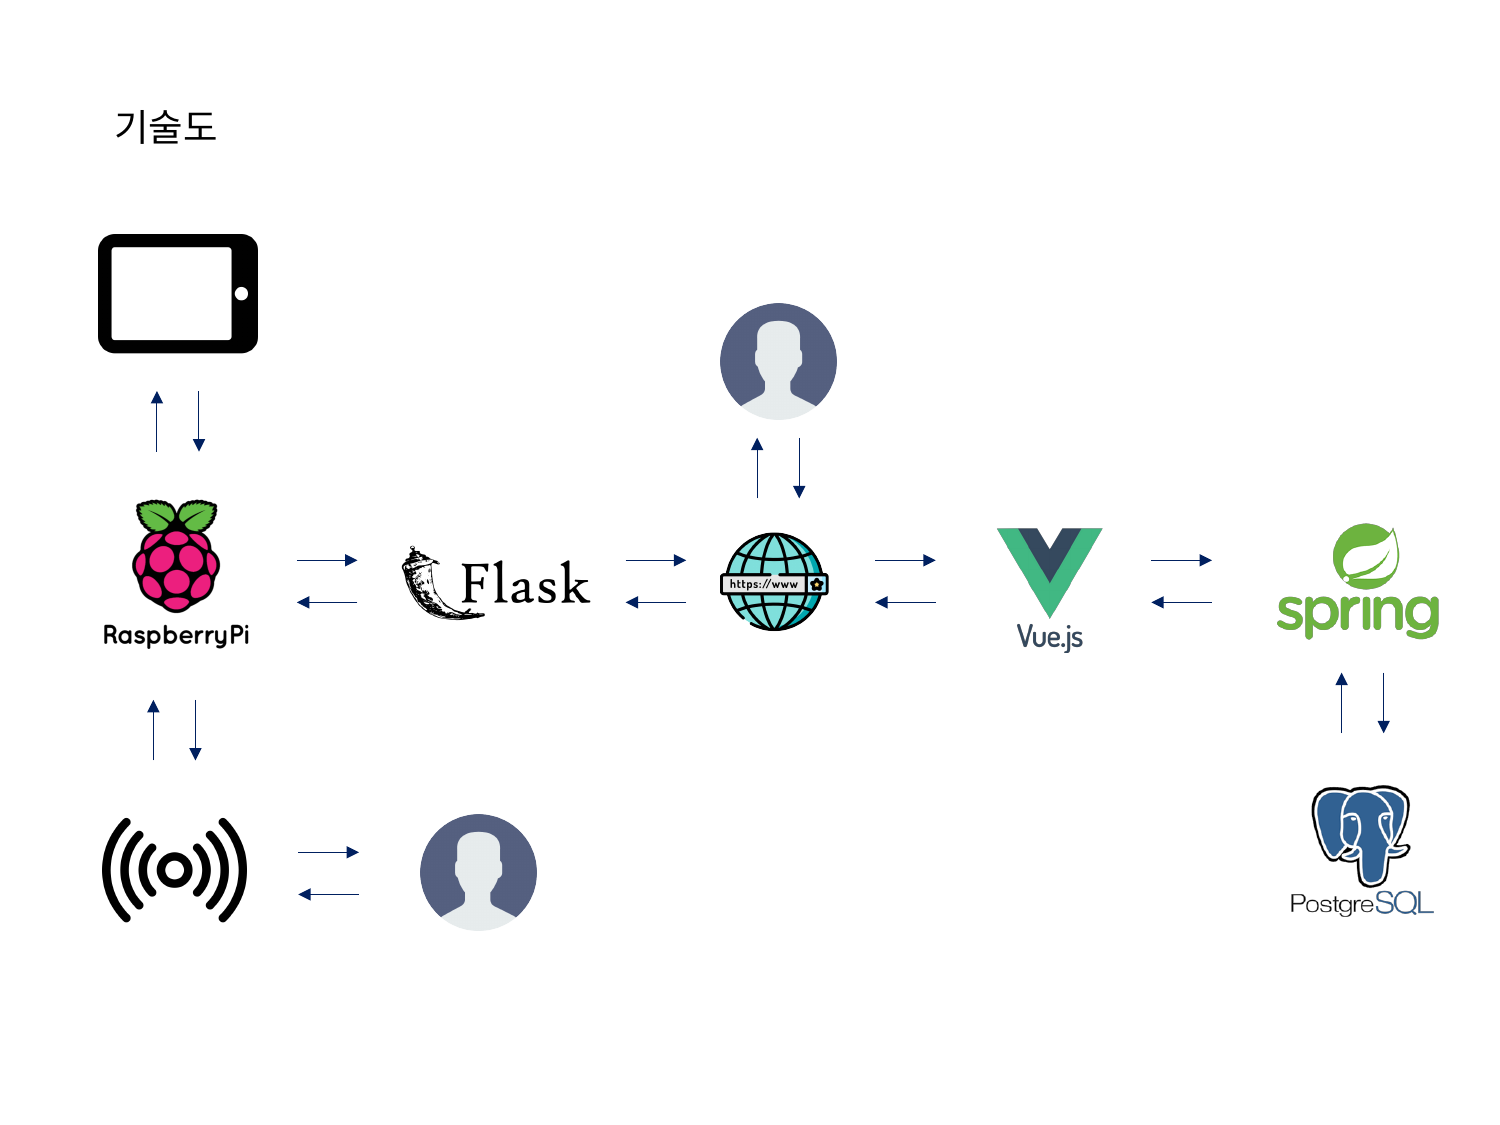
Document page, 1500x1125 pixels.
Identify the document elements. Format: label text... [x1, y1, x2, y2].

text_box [28, 213, 1500, 943]
text_box 기술도 [99, 96, 233, 156]
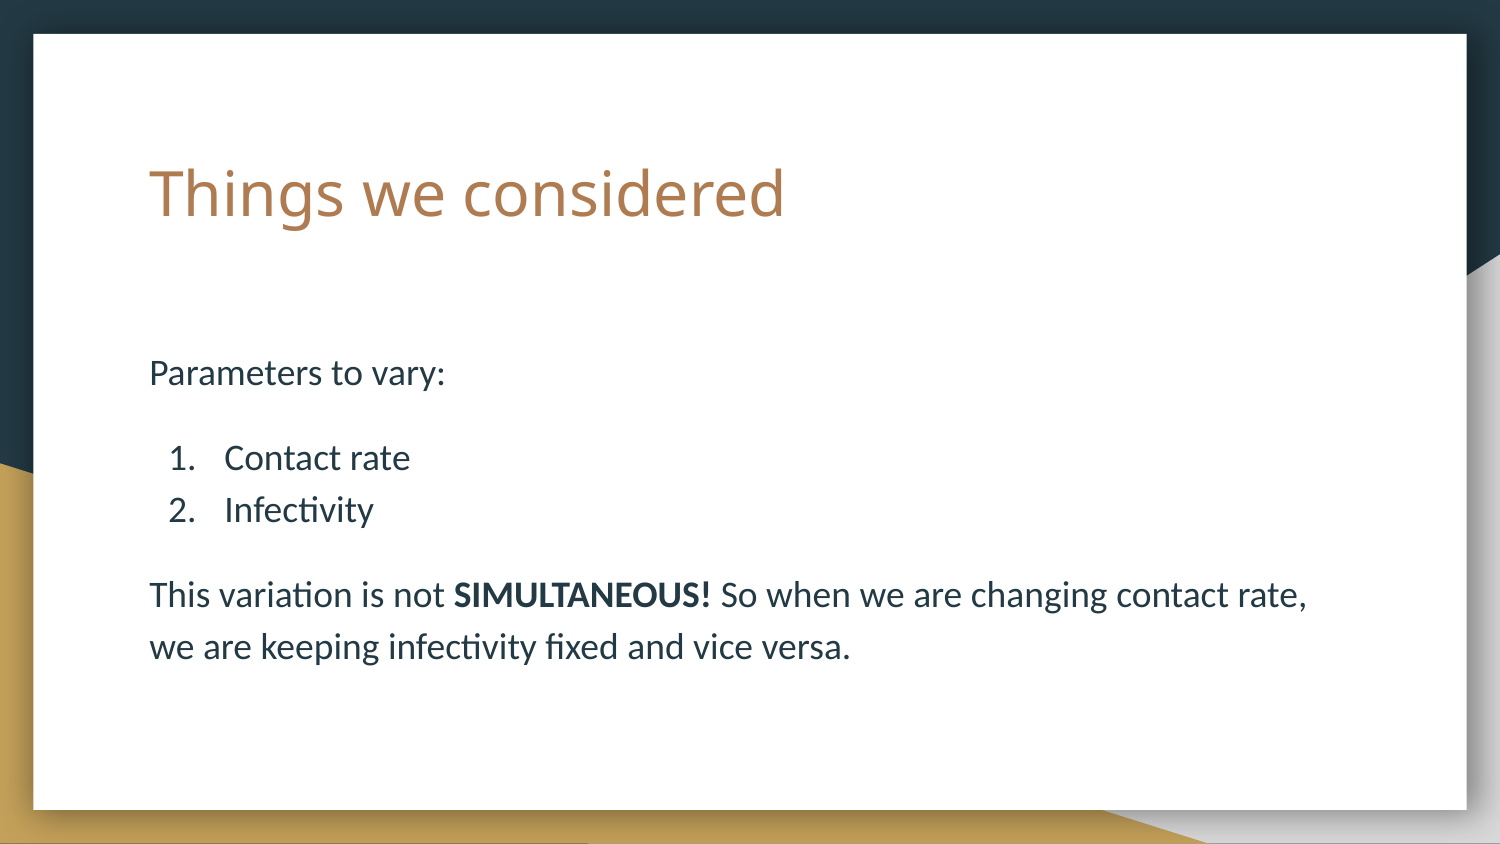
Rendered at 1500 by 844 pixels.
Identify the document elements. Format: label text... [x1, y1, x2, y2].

title Things we considered [134, 138, 1366, 296]
list Parameters to vary: Contact rate Infectivity This variation is not SIMULTANEOUS! So when we are changing contact rate, we are keeping infectivity fixed and vice versa. [134, 326, 1366, 729]
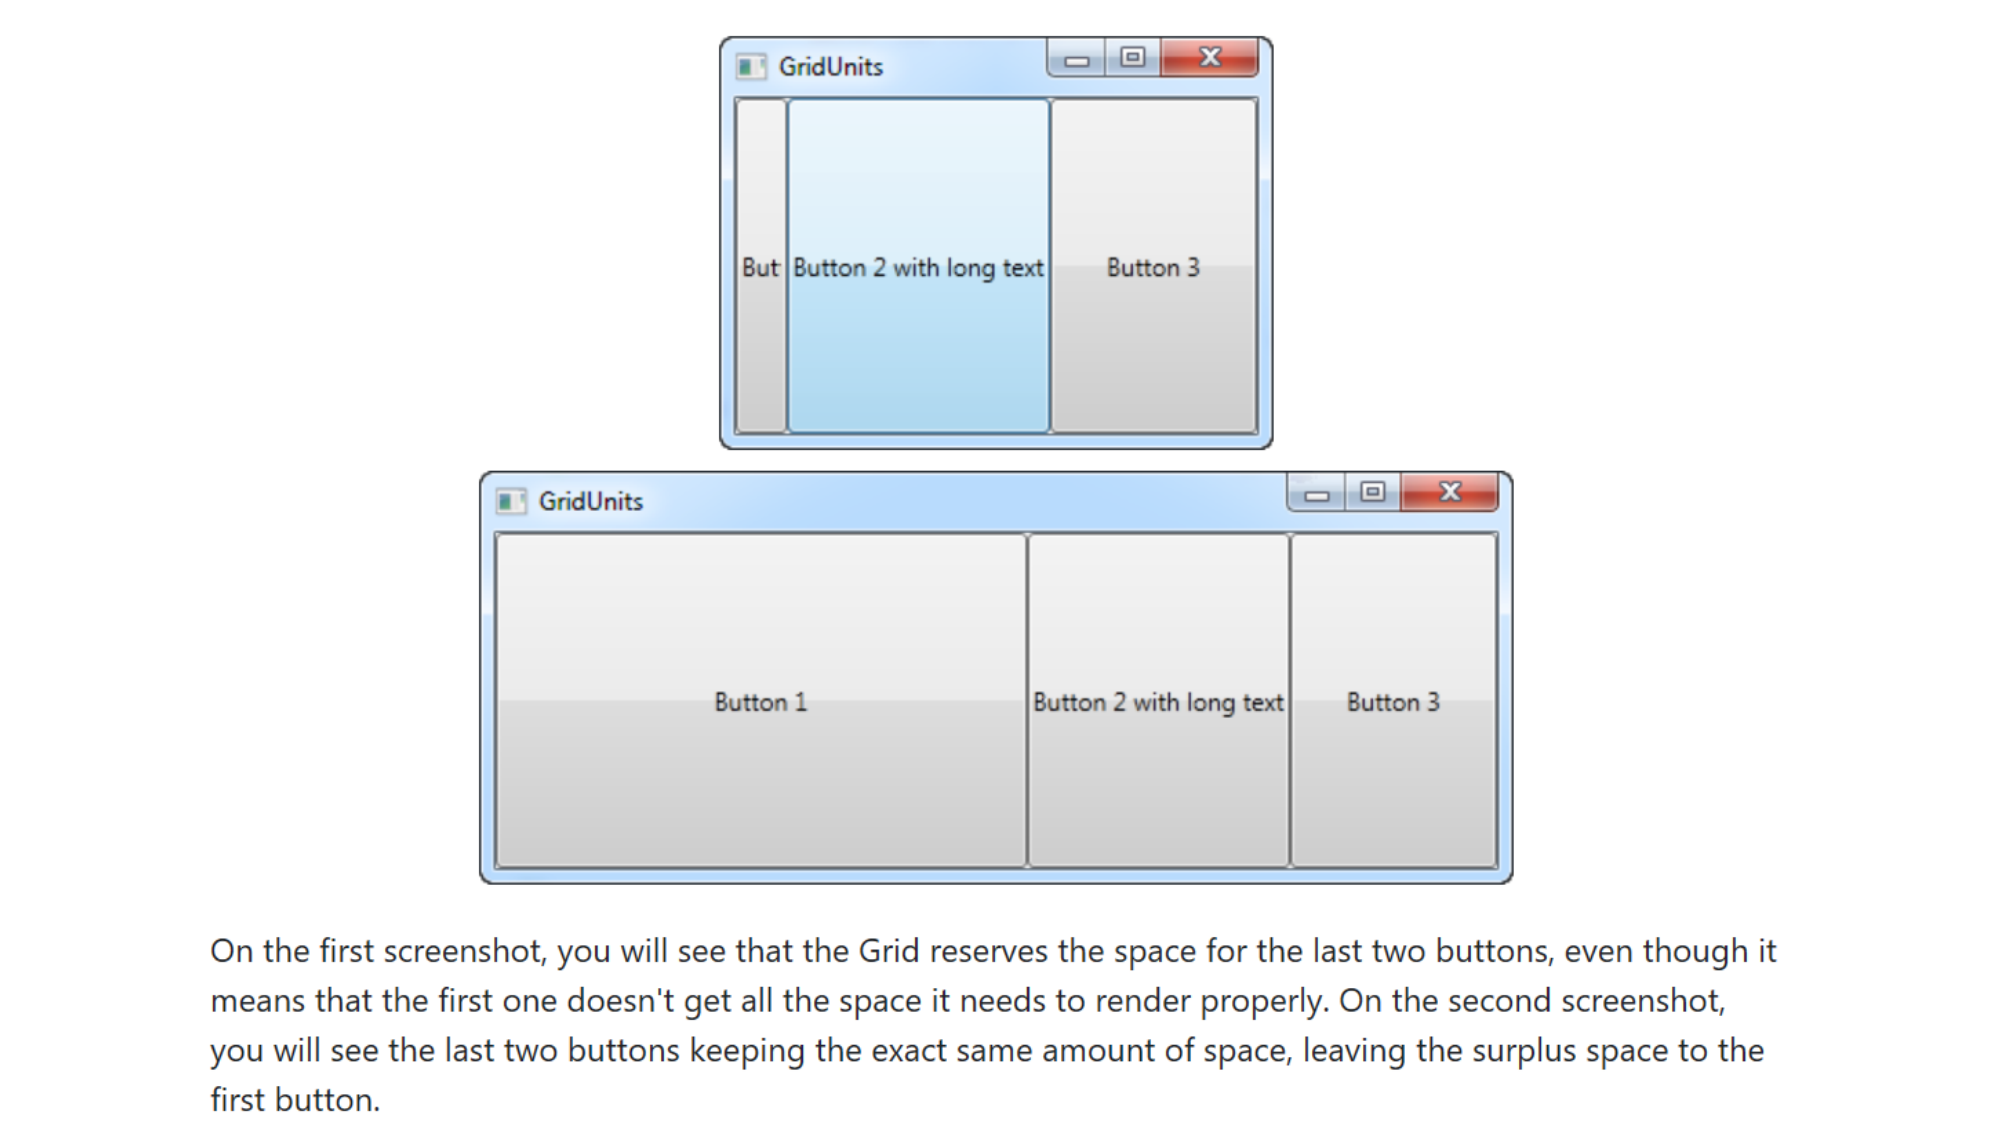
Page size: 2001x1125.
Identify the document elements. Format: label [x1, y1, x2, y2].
=-=-=
§ **Problem**: Set down exactly the lines of the listing above, from the line holding "Page size: 2001x1125." through its last line, with nothing added.

§ **Exercise solution**:
Page size: 2001x1125.
Identify the document elements. Format: label [x1, y1, x2, y2].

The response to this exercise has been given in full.